“But Thyrsis, this is dirtier than ever!”
“I know it. The wind is blowing harder.”
“But if you’d only reach out a little ways—-”
“I reached out till I nearly fell into the water!”
“But Thyrsis, how can I ever wash my face?”
And so it would go. Thyrsis would be absorbed in some especially important mental operation, and it would be a torment to him to have such things forced upon his attention. Corydon, it seemed to him, was always at the mercy of externals; and she was forever dragging him out of himself, and making him aware of them. The frying-pan was not clean enough, or his hair was unkempt; his trousers were ragged or his coat was too small for him. Was life always to consist of such impertinences as this?
And so Thyrsis, in a sudden burst of rage, gave the water-bucket a kick which sent it rolling down the bank, and then strode away to his work. But unfortunately his work was not of a sort which he could do with angry emotions in his soul. And so very soon remorse overcame him. He returned, to find that Corydon had rushed out to the end of the point, and flung herself down upon the rocks in hysterics. And this, of course, was not a good thing for a pregnant woman, and so he had to set to work to soothe her.

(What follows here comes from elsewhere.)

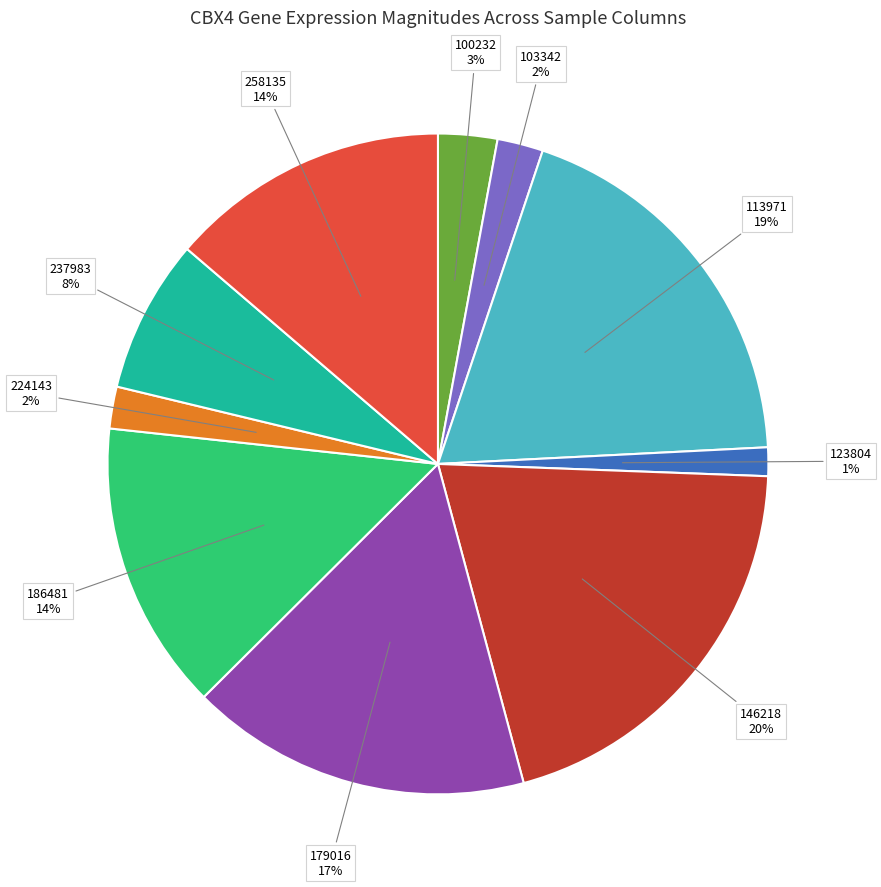

To the nearest percent, what is the difference between the largest and smallest slice percentages?

19%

But alas, to soothe her was never an easy task, because of her sensitiveness, and her exalted ideals of him. However humbly he might apologize and beg forgiveness, there would remain her grief that it had been possible for a quarrel to occur between them. She would drive him nearly wild by debating the event, and rehearsing it again and again, trying to justify herself to him, and him to himself. Thyrsis was robust, he wanted to let the past take care of itself; he would tell her of all the worries that were harassing him, and would plead with her to grant him the privilege of any ordinary human creature, to manifest annoyance now and then. And Corydon would promise it—she would promise him anything he asked for; but this was a boon it did not lie within the possibility of her temperament to grant. He could be angry at fate and at the world, and could rage and storm at them all he pleased; but he could never be harsh with Corydon without inflicting upon her pain that wrecked her, and wrecked him into the bargain.
Perhaps, he thought, it was her condition that accounted for this morbidness. She was liable to fits of depression, and to mysterious illness—nausea and faintness and what not. Also, she had been told weird tales about prenatal influences; and he, not having been educated in such matters, could not be sure what were the facts. So, whenever she had been unhappy, there was the possibility that she had done some irreparable harm to the child! And that made more problems for an over-worked and sensitive artist.

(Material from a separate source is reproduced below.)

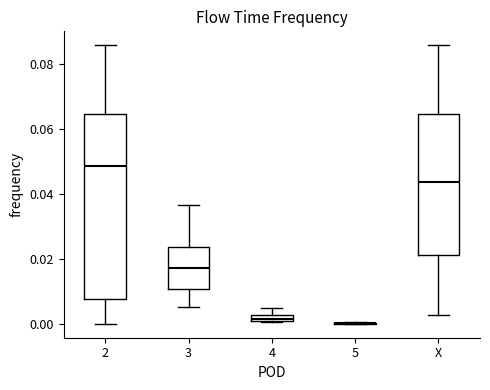

Comparing the boxes themselves (not the whiskers), which one is the tallest?

2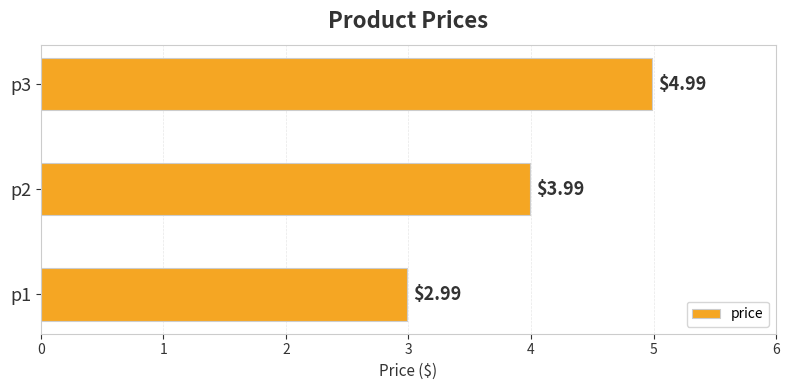

Rank the categories by value from highest to lowest.

p3, p2, p1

He soon saw that he had to suppress forever the side of him that was stern and exacting. Such things had a place in his own life, but no longer in Corydon’s. Instead, he would see how she suffered, and his heart would be wrung, and he would come back again and again to comfort her, and to tell her how he loved her, how he longed to do what was right. He would set before her the logic of the situation, so that if things went wrong she might realize that it was neither his fault nor hers—that it was the world, which kept them in this misery, and shut them up to suffer together. So it was, all through their lives, that their remorseless reason saved them; they would find in the analysis and exposition of the causes of their own unhappiness the one common satisfaction they had in life.